The defendants seek also certain additions to the finding. One of these is, so far as material, already embodied in the finding, several of the facts sought to be added are immaterial to the issues in the case, and, bearing in mind the distrust which the trial court obviously felt for the defendant Antonio as a witness, the others, with the possible exception hereafter notedj cannot be regarded as admitted or undisputed facts. The defendants seek to have added a statement that when the property was originally purchased the defendant Sebastiana paid the money for it. They seek this change as the basis for a claim that the defendant Antonio held the property after its purchase upon a resulting trust for his wife and the conveyance to her was made in execution of that trust. But if we should admit the right of the defendants to the correction in the finding, the result they claim would not follow. For where a wife pays the consideration for property which the husband takes in his own name, any claim of a resulting trust, in the absence of evidence other than the fact of such payment, is rebutted by the relationship of the parties and the law will presume that she intended a gift. Wilson v. Warner, 89 Conn. 243, 93 Atl. 533; 1 Perry on Trusts & Trustees (7th Ed.) § 143.

That brings us to the decisive question in the case, whether the transfer is to be deemed fraudulent as to the plaintiff, who at the time it was made had only a right to recover damages for a tort and who thereafter reduced his claim to judgment. The scope of our statute, now §§ 6132 and 6133 of the General Statutes, received early consideration and it was then determined that it did not include rights to recover damages in tort, such rights not being intended by the words “debt or duty” used in it; Fox v. Hills, 1 Conn. 295; and this decision has since been followed. DeFeo v. Hindinger, 98 Conn. 578, 582, 120 Atl. 314. Hosmer, J., in a concurring opinion, pointed out in Fox v. Hills that our statute is in terms much narrower than the English statute of Elizabeth and as our Act includes a provision for a severe forfeiture imposed upon all persons guilty of a breach of it, it is highly penal and to be strictly construed. But while a right to recover damages in tort was held not to be within the statute, the court also held that on common-law principles one who at the time a transfer of property is made has a right to recover damages in tort may avoid it as fraudulent, if it is made with intent to defeat a recovery by him; and this principle was reiterated in DeFeo v.
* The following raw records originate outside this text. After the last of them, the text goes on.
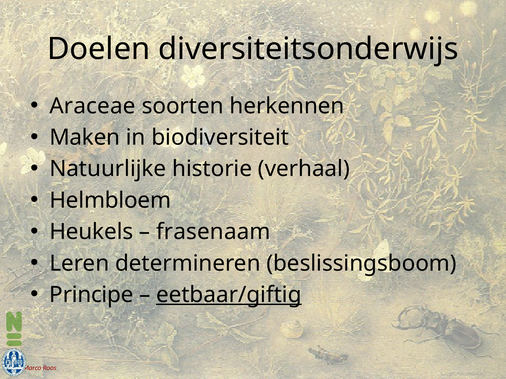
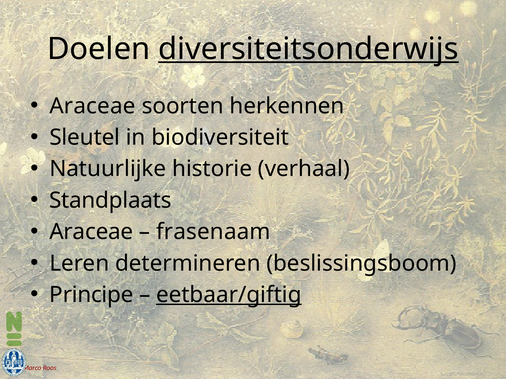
diversiteitsonderwijs underline: none -> present
Maken: Maken -> Sleutel
Helmbloem: Helmbloem -> Standplaats
Heukels at (91, 232): Heukels -> Araceae
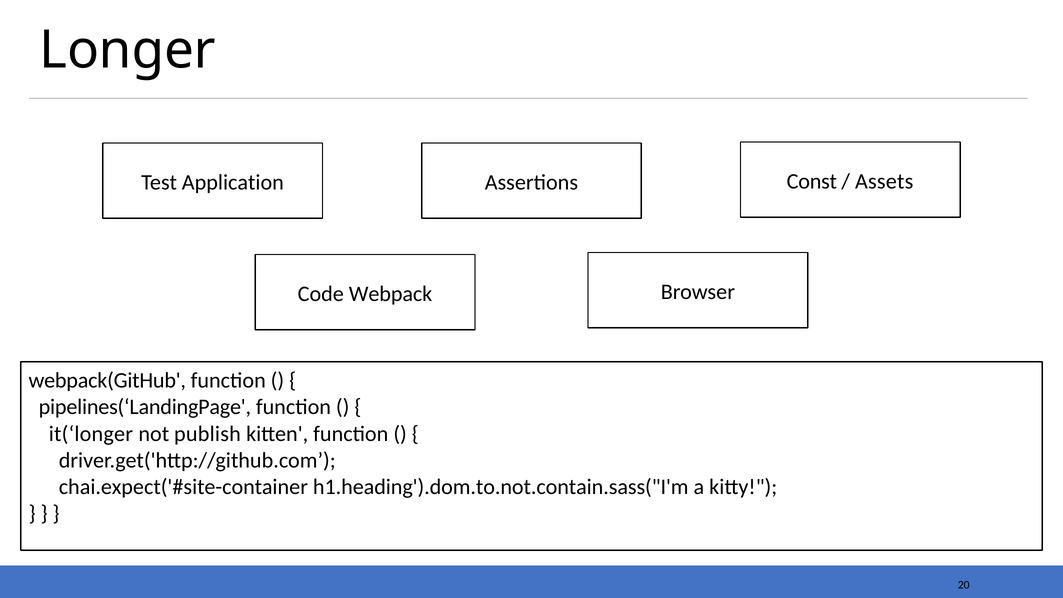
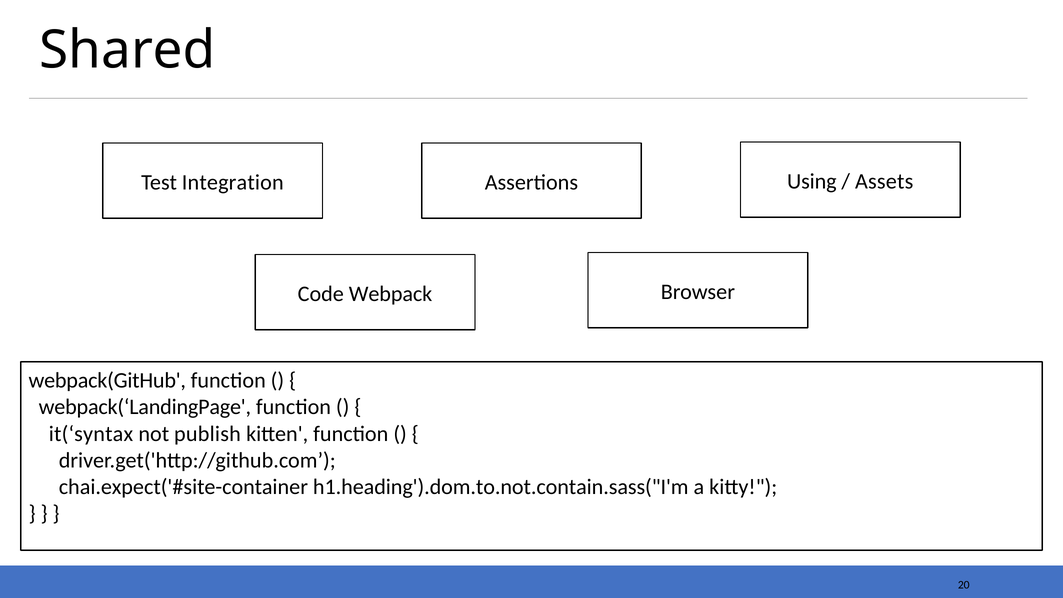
Longer: Longer -> Shared
Application: Application -> Integration
Const: Const -> Using
pipelines(‘LandingPage: pipelines(‘LandingPage -> webpack(‘LandingPage
it(‘longer: it(‘longer -> it(‘syntax
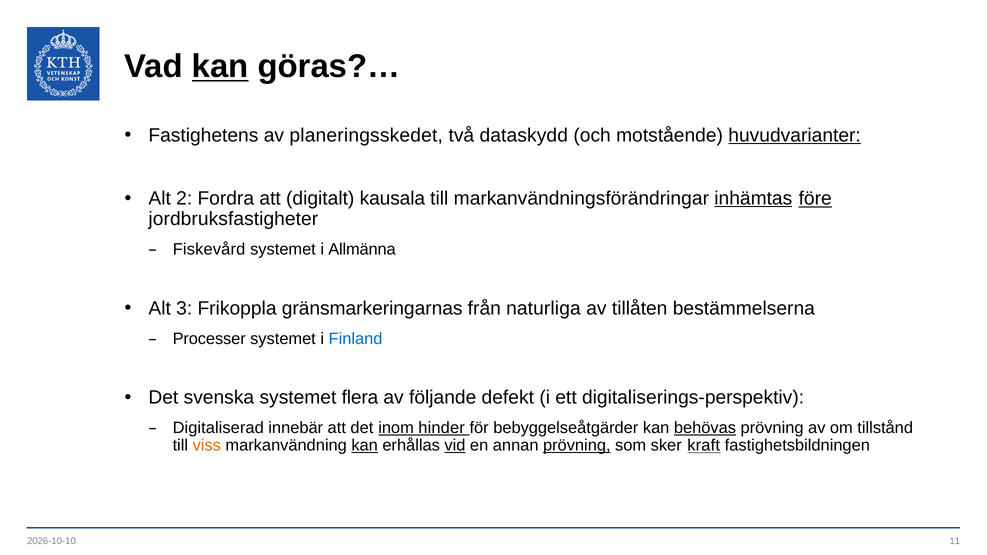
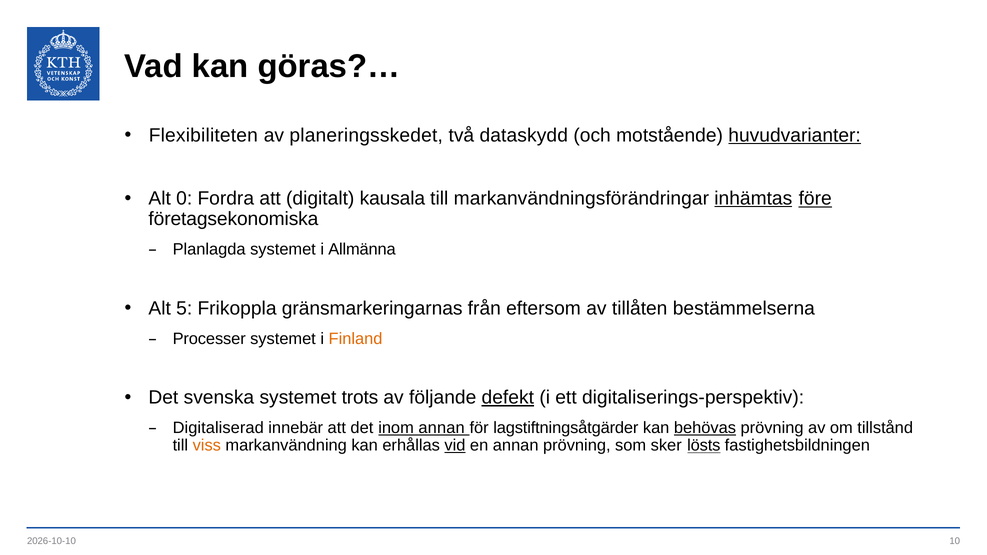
kan at (220, 67) underline: present -> none
Fastighetens: Fastighetens -> Flexibiliteten
2: 2 -> 0
jordbruksfastigheter: jordbruksfastigheter -> företagsekonomiska
Fiskevård: Fiskevård -> Planlagda
3: 3 -> 5
naturliga: naturliga -> eftersom
Finland colour: blue -> orange
flera: flera -> trots
defekt underline: none -> present
inom hinder: hinder -> annan
bebyggelseåtgärder: bebyggelseåtgärder -> lagstiftningsåtgärder
kan at (365, 446) underline: present -> none
prövning at (577, 446) underline: present -> none
kraft: kraft -> lösts
11: 11 -> 10
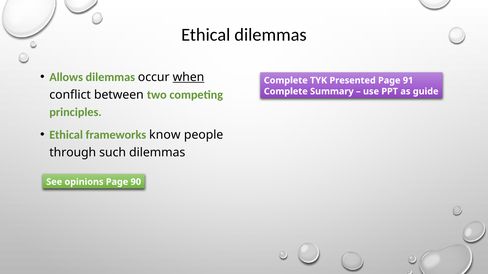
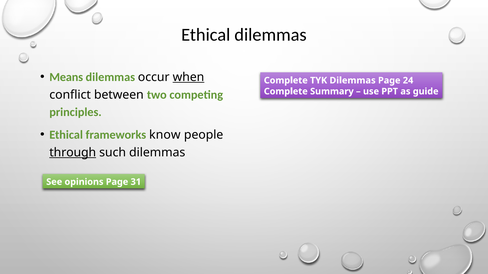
Allows: Allows -> Means
TYK Presented: Presented -> Dilemmas
91: 91 -> 24
through underline: none -> present
90: 90 -> 31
Hindinger, supra. This is a recognition of the fact that statutes as to fraudulent conveyances are enacted in recognition of an underlying common-law principle. Fox v. Hills was an early illustration of Bigelow’s statement: “It is believed that upon this evidence one cannot go far wrong in asserting that where the statute, liberally interpreted, fails, a remedy still exists by the common law ‘as now understood,’ in the language of Lord Mansfield, whether by a suit at law or in equity, for every case of ‘endeavor to alter rights by wrongfully evading the law in a matter to which the person to be wronged is not a party.’ ” Bigelow on Fraudulent Conveyances (Knowlton’s Ed.) p. 17. The recognition of this principle helps to bring our law into accord with that of most of the other States, as well as that of England, where statutes against fraudulent conveyances are held to include rights to recover damages in tort. 27 Corpus Juris, 476. The trial court was therefore right in holding that the transfer of the property by the defendant Antonio to his wife was voidable at the suit of the plaintiff.

There is no error.

In this opinion the other judges concurred.